The Unreasonable Ineffectiveness of Nucleus Sampling on Mitigating Text Memorization
Luka Borec, Philipp Sadler, David Schlangen
TL;DR
This work interrogates whether nucleus sampling, via the top_p parameter, can mitigate text memorization in large language models. Using OpenMemText, a controlled OpenWebText-derived diagnostic dataset with deliberate duplication, and fine-tuned GPT-Neo models, the authors evaluate memorization under greedy decoding and under nucleus sampling across $top_p$ values. They find that memorization correlates strongly with data duplication and model size, and that increasing $top_p$ yields only modest reductions in memorized outputs; in many cases, high-frequency memorized tokens drive deterministic selections, undermining the intended effect of stochastic decoding.

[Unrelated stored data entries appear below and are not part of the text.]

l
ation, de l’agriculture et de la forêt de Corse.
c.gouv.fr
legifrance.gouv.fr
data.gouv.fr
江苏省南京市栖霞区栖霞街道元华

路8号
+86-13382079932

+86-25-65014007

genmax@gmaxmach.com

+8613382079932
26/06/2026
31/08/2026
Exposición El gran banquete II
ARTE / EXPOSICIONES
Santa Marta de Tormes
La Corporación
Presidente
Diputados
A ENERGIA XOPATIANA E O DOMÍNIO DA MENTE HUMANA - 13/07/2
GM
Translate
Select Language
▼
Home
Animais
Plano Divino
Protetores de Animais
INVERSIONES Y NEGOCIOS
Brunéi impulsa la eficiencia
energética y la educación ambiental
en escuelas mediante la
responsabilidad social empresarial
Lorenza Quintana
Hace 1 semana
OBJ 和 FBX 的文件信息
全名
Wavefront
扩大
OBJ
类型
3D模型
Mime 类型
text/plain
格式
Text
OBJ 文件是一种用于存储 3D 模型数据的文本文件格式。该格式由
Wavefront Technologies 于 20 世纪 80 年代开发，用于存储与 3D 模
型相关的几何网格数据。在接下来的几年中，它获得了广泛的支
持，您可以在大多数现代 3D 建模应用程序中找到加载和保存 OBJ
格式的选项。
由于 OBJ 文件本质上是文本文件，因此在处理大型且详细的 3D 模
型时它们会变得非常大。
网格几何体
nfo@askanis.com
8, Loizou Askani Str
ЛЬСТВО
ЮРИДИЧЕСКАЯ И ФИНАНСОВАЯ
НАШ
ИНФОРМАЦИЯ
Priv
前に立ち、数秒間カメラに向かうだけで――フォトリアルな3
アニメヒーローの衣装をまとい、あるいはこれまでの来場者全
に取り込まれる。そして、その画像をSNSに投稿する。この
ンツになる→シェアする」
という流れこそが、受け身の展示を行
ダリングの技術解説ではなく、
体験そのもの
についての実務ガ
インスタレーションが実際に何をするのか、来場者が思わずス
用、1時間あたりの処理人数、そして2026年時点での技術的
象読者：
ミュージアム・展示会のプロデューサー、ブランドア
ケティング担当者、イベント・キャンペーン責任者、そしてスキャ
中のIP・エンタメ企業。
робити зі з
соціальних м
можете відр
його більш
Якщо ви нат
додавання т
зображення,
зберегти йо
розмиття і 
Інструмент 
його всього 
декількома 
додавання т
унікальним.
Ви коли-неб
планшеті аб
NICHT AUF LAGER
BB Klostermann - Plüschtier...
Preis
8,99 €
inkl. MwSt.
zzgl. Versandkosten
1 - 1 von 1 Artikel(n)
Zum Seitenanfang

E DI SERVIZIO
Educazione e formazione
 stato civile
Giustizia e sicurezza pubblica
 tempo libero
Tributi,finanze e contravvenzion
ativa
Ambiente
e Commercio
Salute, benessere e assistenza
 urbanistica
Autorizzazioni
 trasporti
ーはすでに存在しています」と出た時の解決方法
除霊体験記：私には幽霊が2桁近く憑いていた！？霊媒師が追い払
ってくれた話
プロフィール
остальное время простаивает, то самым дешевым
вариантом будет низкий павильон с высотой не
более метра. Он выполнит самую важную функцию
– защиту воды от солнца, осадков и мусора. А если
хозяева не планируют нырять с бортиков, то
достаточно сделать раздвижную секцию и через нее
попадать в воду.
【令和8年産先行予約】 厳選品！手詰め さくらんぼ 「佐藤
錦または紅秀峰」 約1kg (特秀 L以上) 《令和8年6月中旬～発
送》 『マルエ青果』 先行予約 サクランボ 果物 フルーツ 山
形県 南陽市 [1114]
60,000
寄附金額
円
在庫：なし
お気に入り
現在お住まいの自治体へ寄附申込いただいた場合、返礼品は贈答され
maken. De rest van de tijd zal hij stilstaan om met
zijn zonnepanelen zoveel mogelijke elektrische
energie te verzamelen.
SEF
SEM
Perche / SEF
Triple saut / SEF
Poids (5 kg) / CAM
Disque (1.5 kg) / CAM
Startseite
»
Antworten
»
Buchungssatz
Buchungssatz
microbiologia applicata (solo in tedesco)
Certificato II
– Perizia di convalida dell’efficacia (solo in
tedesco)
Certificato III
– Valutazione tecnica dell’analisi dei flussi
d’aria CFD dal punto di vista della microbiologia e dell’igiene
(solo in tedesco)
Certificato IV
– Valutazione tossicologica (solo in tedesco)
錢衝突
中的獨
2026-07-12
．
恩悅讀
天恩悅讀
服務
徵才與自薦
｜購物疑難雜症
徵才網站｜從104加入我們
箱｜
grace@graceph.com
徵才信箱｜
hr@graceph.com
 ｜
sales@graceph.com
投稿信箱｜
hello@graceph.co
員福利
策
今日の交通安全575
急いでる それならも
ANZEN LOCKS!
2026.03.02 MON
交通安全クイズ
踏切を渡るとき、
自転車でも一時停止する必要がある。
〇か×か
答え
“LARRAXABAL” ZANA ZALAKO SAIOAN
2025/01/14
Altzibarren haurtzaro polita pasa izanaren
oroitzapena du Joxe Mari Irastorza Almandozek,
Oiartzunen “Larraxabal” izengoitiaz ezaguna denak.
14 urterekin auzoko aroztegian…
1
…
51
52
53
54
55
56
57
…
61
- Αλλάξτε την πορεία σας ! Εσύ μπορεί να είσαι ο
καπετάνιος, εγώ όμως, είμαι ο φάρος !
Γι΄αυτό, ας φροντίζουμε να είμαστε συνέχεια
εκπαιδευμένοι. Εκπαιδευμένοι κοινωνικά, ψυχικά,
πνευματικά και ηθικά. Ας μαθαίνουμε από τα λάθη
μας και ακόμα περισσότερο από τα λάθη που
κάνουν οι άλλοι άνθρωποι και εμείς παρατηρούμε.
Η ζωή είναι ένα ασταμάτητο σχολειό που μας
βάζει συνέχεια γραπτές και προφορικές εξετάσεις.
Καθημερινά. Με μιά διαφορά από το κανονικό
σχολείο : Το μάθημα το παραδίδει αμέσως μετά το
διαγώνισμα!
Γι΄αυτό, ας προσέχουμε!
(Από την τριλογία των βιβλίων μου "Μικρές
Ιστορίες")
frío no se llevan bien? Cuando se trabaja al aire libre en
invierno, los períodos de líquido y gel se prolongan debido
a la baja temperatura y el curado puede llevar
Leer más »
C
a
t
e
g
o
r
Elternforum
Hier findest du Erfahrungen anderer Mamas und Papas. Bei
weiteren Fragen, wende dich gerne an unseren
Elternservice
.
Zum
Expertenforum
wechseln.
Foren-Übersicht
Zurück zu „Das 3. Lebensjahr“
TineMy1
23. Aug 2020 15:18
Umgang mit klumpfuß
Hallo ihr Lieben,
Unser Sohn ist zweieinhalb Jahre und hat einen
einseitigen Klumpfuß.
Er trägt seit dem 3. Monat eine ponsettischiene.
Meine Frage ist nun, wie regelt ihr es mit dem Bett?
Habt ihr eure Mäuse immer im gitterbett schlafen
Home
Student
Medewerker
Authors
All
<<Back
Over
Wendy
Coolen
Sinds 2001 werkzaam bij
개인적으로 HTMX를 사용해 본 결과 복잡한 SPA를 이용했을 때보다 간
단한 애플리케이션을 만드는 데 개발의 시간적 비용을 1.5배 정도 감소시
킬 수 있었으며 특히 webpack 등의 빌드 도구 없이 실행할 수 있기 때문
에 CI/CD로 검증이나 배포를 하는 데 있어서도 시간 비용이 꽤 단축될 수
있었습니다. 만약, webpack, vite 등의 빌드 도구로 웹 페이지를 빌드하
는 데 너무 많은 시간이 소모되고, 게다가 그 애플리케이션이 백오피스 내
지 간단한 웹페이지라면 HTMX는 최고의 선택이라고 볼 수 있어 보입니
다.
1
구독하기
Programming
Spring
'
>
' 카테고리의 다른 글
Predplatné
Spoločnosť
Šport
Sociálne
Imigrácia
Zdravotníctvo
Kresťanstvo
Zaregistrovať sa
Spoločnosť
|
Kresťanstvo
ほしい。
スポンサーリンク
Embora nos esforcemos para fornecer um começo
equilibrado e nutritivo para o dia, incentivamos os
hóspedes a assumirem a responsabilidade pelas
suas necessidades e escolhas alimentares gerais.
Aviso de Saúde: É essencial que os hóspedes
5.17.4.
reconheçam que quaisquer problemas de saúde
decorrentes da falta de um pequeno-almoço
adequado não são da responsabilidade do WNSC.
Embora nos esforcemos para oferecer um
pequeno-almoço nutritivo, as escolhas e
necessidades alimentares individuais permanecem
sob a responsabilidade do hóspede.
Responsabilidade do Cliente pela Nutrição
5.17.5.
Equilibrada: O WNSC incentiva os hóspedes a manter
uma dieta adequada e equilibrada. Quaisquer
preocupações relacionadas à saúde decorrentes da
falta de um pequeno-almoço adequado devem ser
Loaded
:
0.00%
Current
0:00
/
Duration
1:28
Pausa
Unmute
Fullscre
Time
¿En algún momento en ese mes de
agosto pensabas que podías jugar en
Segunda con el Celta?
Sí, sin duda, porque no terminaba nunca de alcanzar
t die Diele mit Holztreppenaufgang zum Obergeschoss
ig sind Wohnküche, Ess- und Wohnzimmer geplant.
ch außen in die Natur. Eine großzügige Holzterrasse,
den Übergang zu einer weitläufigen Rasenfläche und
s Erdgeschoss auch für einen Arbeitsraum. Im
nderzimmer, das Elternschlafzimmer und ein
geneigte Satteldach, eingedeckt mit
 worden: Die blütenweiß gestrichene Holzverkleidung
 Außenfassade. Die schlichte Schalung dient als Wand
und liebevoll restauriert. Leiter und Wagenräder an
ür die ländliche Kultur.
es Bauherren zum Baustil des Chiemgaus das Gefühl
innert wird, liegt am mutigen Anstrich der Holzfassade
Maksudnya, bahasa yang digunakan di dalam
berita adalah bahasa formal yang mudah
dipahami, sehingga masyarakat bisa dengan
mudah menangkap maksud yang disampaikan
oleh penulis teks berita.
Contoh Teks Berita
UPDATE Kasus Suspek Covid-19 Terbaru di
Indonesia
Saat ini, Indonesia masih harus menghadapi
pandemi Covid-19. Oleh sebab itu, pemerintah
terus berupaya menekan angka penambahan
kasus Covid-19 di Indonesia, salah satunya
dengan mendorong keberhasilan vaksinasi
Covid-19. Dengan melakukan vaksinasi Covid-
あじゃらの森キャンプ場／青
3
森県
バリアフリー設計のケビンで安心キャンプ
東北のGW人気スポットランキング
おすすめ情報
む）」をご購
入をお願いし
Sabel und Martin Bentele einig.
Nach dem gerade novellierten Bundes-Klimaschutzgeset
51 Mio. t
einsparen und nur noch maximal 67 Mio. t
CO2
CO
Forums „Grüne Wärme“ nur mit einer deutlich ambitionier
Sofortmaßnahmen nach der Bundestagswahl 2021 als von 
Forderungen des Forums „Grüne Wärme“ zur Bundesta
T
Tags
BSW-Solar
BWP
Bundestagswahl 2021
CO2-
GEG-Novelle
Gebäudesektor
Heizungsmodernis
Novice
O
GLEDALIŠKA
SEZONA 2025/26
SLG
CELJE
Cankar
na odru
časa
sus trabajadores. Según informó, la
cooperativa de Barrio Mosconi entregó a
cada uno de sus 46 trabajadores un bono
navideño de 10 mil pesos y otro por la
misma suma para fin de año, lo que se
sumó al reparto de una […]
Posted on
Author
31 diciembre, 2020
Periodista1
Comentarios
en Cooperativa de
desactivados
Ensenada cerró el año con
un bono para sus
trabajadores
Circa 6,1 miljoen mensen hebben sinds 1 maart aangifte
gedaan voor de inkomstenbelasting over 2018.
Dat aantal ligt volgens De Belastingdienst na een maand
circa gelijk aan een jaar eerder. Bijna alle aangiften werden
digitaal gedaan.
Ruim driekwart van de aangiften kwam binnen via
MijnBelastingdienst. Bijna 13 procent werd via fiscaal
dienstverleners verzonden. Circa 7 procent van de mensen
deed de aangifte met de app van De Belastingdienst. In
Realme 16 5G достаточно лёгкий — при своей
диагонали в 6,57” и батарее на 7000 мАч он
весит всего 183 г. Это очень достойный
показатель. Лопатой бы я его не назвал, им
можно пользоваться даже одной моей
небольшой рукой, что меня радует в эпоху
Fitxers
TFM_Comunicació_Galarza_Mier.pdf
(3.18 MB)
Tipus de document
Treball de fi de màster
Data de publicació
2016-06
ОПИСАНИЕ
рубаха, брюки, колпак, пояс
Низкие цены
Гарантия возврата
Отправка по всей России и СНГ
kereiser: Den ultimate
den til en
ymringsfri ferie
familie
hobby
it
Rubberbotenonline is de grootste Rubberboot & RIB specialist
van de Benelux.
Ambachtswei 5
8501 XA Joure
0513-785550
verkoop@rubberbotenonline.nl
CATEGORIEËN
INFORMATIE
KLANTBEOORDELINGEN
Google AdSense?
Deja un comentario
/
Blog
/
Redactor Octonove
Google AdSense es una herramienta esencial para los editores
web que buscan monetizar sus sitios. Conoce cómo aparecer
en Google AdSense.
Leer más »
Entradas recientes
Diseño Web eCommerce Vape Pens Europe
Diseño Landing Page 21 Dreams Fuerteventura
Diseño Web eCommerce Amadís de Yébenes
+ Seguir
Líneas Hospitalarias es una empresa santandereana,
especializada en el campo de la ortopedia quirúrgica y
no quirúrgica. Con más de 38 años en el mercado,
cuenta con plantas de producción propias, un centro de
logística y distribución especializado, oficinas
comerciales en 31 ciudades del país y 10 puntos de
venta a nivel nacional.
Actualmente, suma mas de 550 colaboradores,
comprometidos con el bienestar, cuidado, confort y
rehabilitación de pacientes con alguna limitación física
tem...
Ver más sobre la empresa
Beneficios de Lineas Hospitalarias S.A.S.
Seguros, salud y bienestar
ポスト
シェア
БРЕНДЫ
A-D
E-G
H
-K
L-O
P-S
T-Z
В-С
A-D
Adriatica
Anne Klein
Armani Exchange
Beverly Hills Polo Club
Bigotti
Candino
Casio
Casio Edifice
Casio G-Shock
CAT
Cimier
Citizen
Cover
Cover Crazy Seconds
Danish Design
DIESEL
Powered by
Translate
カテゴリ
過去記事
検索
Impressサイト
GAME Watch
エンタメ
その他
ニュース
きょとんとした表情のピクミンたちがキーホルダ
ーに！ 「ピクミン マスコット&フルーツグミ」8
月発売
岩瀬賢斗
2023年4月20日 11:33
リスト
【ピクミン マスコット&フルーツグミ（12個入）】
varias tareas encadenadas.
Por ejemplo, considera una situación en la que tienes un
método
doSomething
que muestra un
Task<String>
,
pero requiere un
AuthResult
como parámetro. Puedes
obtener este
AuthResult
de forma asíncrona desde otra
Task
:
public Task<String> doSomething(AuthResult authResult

The study also identifies ramp-up and saturation points, and introduces the notion of soft memorization evidenced by BLEU-4 correlations, highlighting that outputs can closely resemble training data even when not exact copies. Overall, the work suggests that decoding strategy alone may be insufficient to curb memorization risks and motivates further investigation into alternative mitigation methods and scaling effects.
Abstract
This work analyses the text memorization behavior of large language models (LLMs) when subjected to nucleus sampling. Stochastic decoding methods like nucleus sampling are typically applied to overcome issues such as monotonous and repetitive text generation, which are often observed with maximization-based decoding techniques. We hypothesize that nucleus sampling might also reduce the occurrence of memorization patterns, because it could lead to the selection of tokens outside the memorized sequence. To test this hypothesis we create a diagnostic dataset with a known distribution of duplicates that gives us some control over the likelihood of memorization of certain parts of the training data. Our analysis of two GPT-Neo models fine-tuned on this dataset interestingly shows that (i) an increase of the nucleus size reduces memorization only modestly, and (ii) even when models do not engage in "hard" memorization -- a verbatim reproduction of training samples -- they may still display "soft" memorization whereby they generate outputs that echo the training data but without a complete one-by-one resemblance.